Colman Commission considerations

This is a rapid look at some of the news coming out of the Colman Commission – the first live evidence was given on Monday 4th July.

That evidence has so far been into the Hindu Credit Union (HCU) and already some peculiar things are emerging.  I do not follow it on TV and just read the newspaper reports –

  • Breach of Trust – It seems clear to me that the depositors had a seriously misplaced faith in HCU and Harry Harnarine, which itself raises certain questions as to who was really fooling who.  It is basic and inescapable that a higher rate of return will mean a higher level of risk, which is why it is important to be more sceptical about high-return investments.  My point being that as a Credit Union, one has to become a member to participate and therefore one has a stake in the success of the organisation – with access to the accounts and attendance at the AGM, one can only wonder what kind of dance existed between the HCU chiefs and its ordinary members.  Yet, we are hearing from people who seem to have deposited their money at these  incredible rates of return and adopted attitudes of complete trust.  The witnesses need to be more seriously probed on what happened at those AGMs and so on – if they HCU conducted its AGMs anything like the CL Financial’s final AGM, it will be quite a story.   We need to get past the various heartbreaking stories, to the nexus of responsibility which is where this entire game is played.  I am sure there is plenty more to come out, plenty more.
  • farid scoon
    Farid Scoon

    Farid Scoon, Attorney-at-Law – Was expected to explain how he could be representing a group of HCU depositors and the former HCU chief, Harry Harnarine, at the same time.

There also seems to be a strange situation on CL Financial, since I am told that none of the affected people are willing to come forward to testify.  I am not very surprised at that and it is yet another indication of the extent of that toxic ‘Code of Silence‘.

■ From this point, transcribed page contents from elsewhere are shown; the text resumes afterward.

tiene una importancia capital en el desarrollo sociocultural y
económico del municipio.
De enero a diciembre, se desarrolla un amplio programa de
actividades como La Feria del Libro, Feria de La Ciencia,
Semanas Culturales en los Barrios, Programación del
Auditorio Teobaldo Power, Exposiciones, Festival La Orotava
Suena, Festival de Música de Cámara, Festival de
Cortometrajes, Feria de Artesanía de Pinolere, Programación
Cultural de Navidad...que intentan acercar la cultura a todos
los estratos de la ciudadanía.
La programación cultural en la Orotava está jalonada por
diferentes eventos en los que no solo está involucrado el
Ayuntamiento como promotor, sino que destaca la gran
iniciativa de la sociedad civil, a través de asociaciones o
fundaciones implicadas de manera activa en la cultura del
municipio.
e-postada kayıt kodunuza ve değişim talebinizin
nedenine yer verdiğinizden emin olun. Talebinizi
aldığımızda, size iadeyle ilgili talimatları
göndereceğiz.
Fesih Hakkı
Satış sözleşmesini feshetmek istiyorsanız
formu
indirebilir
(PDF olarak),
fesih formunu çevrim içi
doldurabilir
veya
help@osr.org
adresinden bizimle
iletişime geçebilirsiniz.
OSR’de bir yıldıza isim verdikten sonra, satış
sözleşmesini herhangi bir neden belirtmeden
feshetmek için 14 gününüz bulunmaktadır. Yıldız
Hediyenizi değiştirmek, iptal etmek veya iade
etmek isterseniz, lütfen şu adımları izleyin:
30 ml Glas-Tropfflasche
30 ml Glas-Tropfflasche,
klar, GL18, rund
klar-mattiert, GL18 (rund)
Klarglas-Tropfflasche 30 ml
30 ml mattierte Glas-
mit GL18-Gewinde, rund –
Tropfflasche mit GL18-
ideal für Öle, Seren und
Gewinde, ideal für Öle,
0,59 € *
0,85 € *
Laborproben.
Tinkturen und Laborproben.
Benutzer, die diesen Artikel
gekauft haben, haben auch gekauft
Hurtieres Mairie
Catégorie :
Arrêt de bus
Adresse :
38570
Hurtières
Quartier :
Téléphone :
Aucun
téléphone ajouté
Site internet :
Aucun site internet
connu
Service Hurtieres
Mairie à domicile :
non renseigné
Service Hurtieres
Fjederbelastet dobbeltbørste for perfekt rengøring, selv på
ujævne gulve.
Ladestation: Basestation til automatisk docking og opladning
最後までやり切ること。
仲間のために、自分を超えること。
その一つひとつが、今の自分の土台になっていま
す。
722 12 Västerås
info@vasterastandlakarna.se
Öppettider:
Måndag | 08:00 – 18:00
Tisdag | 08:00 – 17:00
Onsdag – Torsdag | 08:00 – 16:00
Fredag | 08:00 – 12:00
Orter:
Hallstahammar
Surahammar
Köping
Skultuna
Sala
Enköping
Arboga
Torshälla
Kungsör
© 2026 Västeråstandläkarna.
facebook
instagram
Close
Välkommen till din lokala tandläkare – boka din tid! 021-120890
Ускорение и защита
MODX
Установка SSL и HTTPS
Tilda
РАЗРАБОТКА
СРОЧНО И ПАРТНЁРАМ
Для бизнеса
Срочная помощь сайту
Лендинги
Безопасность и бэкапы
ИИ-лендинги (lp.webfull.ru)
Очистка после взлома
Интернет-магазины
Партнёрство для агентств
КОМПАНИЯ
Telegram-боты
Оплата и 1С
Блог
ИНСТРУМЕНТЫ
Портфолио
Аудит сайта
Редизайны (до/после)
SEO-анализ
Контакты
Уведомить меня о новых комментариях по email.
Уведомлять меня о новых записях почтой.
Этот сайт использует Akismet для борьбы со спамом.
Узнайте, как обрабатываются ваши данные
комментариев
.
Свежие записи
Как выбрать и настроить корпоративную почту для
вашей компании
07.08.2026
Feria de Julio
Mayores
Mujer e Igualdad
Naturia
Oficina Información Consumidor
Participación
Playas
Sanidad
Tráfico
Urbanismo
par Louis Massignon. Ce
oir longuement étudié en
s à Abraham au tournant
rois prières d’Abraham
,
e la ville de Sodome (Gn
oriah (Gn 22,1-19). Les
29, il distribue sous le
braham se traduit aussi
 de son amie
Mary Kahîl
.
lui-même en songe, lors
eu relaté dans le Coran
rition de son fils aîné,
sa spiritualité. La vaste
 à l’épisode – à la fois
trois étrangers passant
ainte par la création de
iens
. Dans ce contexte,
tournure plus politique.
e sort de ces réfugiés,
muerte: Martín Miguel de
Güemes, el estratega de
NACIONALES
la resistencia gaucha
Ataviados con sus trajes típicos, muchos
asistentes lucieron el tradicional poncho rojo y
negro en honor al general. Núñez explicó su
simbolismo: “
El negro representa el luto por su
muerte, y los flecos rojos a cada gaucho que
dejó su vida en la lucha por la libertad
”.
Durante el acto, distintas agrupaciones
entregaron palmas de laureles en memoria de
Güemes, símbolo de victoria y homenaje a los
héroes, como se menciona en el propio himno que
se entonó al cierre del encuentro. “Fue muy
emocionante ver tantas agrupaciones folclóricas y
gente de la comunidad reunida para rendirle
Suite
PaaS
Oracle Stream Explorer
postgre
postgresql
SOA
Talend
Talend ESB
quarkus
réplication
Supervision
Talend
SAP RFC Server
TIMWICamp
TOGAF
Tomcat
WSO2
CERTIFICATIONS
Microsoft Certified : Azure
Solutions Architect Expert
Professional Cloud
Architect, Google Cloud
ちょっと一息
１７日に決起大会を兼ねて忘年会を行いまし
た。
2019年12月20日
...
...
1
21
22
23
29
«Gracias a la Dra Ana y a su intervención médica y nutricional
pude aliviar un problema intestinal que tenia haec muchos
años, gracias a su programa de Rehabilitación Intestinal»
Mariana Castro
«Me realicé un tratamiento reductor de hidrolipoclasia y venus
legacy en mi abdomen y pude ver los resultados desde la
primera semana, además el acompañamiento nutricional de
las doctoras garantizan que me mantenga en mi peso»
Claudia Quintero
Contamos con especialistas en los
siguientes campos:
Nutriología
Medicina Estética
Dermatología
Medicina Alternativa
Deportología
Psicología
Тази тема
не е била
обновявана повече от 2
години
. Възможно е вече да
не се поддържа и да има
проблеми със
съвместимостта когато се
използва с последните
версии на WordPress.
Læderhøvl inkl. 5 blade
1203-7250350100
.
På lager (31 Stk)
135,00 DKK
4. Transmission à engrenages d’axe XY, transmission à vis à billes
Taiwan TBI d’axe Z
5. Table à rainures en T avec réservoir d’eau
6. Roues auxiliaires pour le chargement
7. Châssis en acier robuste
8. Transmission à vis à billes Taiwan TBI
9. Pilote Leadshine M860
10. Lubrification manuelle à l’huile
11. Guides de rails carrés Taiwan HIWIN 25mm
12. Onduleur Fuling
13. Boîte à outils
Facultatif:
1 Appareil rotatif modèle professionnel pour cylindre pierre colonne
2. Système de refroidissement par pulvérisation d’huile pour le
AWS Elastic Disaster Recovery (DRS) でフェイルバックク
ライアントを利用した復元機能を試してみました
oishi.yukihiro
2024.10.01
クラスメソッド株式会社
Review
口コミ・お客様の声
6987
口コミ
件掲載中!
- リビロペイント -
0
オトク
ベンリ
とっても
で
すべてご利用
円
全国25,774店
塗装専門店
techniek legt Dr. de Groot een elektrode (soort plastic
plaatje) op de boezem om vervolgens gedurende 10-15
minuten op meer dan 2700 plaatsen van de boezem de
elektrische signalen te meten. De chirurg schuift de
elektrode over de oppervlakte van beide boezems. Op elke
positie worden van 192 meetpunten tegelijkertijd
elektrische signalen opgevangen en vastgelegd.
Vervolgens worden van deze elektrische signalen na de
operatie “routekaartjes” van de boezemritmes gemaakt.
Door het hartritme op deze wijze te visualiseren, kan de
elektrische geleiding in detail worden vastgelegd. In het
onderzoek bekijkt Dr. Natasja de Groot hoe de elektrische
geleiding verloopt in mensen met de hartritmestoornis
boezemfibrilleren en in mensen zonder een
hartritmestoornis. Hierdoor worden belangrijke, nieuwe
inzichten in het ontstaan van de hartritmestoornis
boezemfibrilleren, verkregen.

What a shame!  25,000 policyholders said to be affected by the failure of CL Financial, yet only one is willing to testify.  Only One!   I wrote before in this space about the probability that a high proportion of those EFPA monies had never been screened by rigorous Anti Money Laundering (AML) procedures.  I suggested to the Minister of Finance that provisions be made in the payout agreements for the applicants for bailout monies to have the source of their funds vetted for compliance with VAT, PAYE, Income and Corporation taxes.  The Minister did not adopt those proposals.

So, what we now have is the spectacle of the Colman Commission set up by the government to examine the causes of the collapse and finding that few want to speak, very few.  I don’t know if it’s dirty money, or ‘keeping it in the family‘ or what…but I do hope that Colman takes a robust approach by using his powers to sub-poena people to appear and testify.

The Colman Commission needs to deploy more resources in getting info up onto its website in a timely fashion.  Just as a simple example, the opening arguments which were heard last week have been posted onto the website in very erratic, delayed fashion.   The session of Monday 27th June was posted on Tuesday 28th June, but the sessions of Wednesday 29th and Thursday 30th June were posted on Tuesday 5th July, no explanation given.  If more resources are required those need to be deployed.  The Colman Commission must not be allowed to become an orphan in our land of grandiose schemes and projects.

Of course we have seen the expected attempts by Lawrence Duprey to remove himself from being enquired into or even being required to answer questions.  At this time those attempts appear to have been thwarted, but we can surely expect more spoiling tactics and not just from Duprey, either.